*Task instructions*: Copy the listing below word for word, from the line with "This section will teach you about Iterators." to the line with "Runtime = 00:00:00:01.", including both of those lines.

*Items from a dataset*:
[Start of section]

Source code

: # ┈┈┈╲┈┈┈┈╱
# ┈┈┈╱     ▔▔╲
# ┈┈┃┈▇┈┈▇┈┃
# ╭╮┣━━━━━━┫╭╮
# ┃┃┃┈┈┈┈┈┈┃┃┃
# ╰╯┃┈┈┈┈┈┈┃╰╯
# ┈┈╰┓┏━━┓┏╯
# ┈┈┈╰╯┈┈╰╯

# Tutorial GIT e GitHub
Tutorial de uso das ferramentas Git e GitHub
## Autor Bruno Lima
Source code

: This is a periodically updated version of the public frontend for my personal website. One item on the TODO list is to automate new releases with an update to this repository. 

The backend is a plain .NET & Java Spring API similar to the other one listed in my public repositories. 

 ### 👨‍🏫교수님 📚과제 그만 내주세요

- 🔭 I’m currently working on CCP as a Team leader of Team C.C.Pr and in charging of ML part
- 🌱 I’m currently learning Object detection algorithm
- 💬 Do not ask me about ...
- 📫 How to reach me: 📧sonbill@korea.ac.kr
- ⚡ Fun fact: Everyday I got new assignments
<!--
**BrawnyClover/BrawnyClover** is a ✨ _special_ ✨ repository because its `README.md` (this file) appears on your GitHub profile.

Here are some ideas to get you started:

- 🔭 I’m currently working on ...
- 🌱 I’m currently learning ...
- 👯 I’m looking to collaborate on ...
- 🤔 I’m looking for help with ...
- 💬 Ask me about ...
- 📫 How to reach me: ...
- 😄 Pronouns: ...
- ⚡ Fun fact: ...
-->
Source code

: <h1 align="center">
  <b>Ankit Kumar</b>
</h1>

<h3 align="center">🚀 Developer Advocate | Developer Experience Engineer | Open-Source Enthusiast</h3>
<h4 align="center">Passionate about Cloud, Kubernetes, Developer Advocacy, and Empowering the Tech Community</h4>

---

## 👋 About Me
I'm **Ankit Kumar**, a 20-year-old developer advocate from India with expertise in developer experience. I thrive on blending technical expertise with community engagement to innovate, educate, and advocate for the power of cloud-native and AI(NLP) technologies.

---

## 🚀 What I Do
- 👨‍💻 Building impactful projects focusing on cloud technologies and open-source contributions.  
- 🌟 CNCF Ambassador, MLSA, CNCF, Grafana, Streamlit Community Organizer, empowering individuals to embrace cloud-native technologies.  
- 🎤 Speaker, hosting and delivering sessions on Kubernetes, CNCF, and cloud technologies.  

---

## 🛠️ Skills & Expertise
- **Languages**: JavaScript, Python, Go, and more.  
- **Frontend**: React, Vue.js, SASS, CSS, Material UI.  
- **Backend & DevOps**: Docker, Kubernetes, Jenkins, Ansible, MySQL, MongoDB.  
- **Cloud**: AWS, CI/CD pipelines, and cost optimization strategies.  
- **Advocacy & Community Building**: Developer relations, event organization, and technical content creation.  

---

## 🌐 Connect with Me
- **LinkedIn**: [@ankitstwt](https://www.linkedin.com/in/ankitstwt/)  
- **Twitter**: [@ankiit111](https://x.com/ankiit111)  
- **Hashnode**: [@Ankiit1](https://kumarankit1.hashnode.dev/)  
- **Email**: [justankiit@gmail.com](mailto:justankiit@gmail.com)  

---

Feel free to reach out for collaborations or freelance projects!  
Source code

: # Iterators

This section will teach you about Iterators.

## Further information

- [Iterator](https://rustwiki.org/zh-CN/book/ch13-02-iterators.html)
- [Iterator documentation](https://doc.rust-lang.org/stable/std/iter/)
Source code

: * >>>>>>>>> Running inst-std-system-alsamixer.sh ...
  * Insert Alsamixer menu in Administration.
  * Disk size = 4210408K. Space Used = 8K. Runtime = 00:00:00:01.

[End of section]
[Start of section]

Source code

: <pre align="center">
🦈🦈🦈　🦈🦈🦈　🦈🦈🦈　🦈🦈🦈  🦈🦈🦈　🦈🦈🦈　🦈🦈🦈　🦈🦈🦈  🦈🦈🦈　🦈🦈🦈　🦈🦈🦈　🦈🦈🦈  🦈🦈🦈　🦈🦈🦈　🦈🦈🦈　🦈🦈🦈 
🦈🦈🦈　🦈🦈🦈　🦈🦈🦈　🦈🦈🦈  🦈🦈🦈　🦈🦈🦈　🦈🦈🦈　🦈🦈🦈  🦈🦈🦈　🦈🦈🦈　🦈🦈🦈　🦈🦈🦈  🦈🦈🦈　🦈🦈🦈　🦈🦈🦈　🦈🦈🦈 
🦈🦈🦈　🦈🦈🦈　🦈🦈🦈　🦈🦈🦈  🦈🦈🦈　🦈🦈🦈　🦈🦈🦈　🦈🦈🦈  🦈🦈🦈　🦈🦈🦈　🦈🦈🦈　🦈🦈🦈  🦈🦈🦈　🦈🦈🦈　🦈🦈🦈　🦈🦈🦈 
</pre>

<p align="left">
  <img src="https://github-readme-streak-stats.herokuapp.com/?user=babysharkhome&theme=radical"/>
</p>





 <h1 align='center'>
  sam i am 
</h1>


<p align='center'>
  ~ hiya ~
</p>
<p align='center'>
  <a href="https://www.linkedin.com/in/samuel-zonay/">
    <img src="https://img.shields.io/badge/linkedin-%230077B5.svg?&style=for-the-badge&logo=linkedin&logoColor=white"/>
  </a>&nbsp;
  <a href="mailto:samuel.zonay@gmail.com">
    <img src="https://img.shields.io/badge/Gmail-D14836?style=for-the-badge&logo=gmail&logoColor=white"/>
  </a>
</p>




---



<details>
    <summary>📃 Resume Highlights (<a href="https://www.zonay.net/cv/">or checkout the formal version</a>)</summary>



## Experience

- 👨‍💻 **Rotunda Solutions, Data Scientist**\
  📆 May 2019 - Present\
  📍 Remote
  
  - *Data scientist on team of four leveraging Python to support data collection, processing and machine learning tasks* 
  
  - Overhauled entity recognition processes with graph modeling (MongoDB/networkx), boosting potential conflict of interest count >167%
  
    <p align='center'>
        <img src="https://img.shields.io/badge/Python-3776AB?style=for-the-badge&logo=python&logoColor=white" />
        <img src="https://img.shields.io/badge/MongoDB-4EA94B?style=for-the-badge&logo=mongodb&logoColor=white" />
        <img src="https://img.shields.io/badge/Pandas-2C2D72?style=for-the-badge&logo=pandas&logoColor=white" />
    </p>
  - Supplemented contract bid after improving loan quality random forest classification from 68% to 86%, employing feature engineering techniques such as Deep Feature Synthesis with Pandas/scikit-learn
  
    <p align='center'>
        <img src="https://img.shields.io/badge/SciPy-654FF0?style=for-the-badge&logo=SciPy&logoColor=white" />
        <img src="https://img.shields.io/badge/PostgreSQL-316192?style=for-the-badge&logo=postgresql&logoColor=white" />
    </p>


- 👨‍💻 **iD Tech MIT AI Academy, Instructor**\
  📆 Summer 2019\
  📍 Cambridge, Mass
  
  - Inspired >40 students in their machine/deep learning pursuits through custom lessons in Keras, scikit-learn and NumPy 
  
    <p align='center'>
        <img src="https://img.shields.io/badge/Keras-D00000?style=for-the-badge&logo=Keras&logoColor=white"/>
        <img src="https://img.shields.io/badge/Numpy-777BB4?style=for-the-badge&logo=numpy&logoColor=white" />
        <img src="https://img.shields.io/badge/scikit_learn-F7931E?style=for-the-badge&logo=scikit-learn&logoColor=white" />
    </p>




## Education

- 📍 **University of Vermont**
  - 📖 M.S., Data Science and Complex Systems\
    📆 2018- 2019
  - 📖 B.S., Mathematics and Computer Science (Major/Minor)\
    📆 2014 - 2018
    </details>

[End of section]
[Start of section]

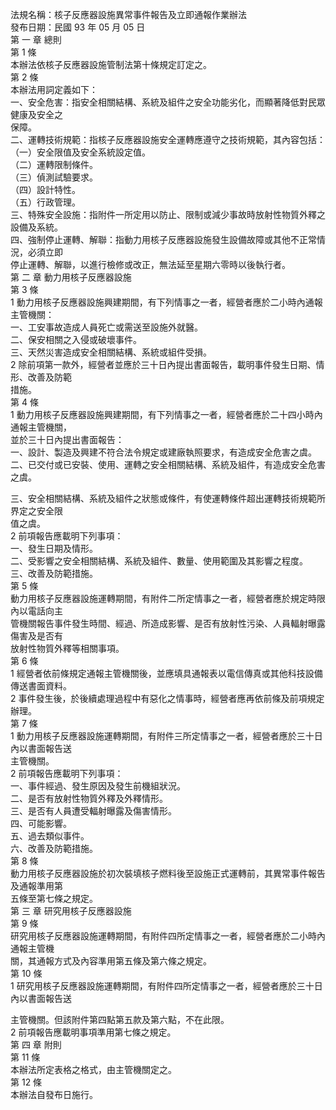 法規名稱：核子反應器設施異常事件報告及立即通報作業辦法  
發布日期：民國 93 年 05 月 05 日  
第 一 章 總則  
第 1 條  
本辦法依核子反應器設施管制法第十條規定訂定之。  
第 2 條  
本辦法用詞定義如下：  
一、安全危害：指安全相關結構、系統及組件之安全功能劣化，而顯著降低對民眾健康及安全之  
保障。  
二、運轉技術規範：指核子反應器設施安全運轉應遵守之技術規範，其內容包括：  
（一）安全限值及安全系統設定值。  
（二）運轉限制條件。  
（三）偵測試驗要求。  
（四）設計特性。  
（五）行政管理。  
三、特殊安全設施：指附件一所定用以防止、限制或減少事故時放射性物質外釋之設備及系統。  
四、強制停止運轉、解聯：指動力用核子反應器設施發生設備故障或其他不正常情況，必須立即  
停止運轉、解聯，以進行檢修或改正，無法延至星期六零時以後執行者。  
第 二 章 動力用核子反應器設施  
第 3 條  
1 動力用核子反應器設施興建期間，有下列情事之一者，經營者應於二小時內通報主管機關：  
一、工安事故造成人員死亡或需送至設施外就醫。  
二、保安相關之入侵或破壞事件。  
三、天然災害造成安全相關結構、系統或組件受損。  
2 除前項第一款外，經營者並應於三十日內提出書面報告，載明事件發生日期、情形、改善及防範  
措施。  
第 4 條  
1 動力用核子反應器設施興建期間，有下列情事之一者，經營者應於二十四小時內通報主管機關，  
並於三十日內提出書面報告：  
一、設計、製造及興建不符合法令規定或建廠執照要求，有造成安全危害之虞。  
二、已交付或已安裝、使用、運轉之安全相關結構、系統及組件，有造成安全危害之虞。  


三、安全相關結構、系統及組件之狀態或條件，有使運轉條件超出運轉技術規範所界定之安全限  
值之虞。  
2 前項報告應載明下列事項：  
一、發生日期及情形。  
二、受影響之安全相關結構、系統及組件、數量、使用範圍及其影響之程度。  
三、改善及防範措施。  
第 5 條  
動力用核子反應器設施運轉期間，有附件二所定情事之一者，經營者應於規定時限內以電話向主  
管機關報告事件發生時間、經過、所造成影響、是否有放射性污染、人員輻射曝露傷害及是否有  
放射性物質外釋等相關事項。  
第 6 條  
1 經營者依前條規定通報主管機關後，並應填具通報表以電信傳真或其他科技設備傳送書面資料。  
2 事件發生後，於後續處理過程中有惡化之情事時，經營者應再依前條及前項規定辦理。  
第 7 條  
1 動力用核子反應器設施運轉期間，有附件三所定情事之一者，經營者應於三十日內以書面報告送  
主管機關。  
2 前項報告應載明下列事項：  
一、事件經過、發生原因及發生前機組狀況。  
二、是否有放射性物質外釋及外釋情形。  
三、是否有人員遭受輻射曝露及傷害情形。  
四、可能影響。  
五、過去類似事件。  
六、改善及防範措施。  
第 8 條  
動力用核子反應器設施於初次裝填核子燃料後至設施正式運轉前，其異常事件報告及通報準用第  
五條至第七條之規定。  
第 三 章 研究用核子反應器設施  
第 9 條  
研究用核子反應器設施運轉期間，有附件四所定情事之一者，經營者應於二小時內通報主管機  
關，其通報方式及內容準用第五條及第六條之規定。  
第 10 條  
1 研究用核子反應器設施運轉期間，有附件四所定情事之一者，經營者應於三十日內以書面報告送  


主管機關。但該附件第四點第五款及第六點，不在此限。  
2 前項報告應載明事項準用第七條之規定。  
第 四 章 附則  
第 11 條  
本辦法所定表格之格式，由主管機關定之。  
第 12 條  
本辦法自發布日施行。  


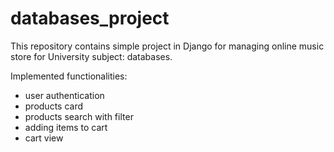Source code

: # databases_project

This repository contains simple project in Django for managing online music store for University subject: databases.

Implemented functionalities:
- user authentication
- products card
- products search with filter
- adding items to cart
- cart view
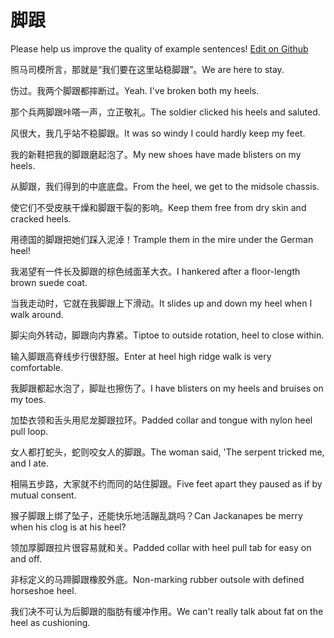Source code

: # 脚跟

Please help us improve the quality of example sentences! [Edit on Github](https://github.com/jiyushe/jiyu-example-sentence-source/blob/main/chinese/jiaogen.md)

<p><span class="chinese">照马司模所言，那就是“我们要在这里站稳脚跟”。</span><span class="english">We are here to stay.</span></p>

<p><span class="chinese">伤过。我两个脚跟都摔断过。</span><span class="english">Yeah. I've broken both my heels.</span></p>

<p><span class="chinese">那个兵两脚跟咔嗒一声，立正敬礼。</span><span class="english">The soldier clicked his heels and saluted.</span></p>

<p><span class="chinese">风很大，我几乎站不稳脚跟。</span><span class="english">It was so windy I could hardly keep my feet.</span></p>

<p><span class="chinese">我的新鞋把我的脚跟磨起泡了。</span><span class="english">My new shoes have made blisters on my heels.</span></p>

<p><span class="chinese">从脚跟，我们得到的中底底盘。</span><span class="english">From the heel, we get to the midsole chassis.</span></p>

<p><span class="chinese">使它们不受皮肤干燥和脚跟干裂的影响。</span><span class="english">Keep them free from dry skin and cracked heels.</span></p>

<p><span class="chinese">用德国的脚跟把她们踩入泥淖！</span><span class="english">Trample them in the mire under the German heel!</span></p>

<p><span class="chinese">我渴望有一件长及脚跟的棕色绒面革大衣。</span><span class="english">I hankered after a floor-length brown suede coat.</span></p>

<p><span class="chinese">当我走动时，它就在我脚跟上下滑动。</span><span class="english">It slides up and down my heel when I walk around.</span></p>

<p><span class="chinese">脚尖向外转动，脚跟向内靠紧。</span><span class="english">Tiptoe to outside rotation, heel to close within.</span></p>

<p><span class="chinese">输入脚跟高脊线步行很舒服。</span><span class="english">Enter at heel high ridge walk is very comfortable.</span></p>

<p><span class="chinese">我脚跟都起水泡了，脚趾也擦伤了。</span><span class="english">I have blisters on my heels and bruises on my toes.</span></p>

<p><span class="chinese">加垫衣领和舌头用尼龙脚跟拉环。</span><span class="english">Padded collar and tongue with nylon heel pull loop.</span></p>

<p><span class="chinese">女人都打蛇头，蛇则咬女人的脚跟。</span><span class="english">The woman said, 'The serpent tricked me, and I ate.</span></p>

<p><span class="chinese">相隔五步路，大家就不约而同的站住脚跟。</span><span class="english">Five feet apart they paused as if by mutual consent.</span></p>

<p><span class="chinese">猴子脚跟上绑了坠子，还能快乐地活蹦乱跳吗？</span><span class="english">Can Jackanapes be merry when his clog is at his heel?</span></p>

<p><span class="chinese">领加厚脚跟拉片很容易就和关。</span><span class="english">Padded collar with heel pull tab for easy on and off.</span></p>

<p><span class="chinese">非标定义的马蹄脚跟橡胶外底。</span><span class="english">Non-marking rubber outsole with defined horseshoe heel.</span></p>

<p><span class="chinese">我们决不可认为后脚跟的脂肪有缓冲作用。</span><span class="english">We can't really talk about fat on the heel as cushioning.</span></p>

[End of section]

*Answer to the exercise*:
This section will teach you about Iterators.

## Further information

- [Iterator](https://rustwiki.org/zh-CN/book/ch13-02-iterators.html)
- [Iterator documentation](https://doc.rust-lang.org/stable/std/iter/)
Source code

: * >>>>>>>>> Running inst-std-system-alsamixer.sh ...
  * Insert Alsamixer menu in Administration.
  * Disk size = 4210408K. Space Used = 8K. Runtime = 00:00:00:01.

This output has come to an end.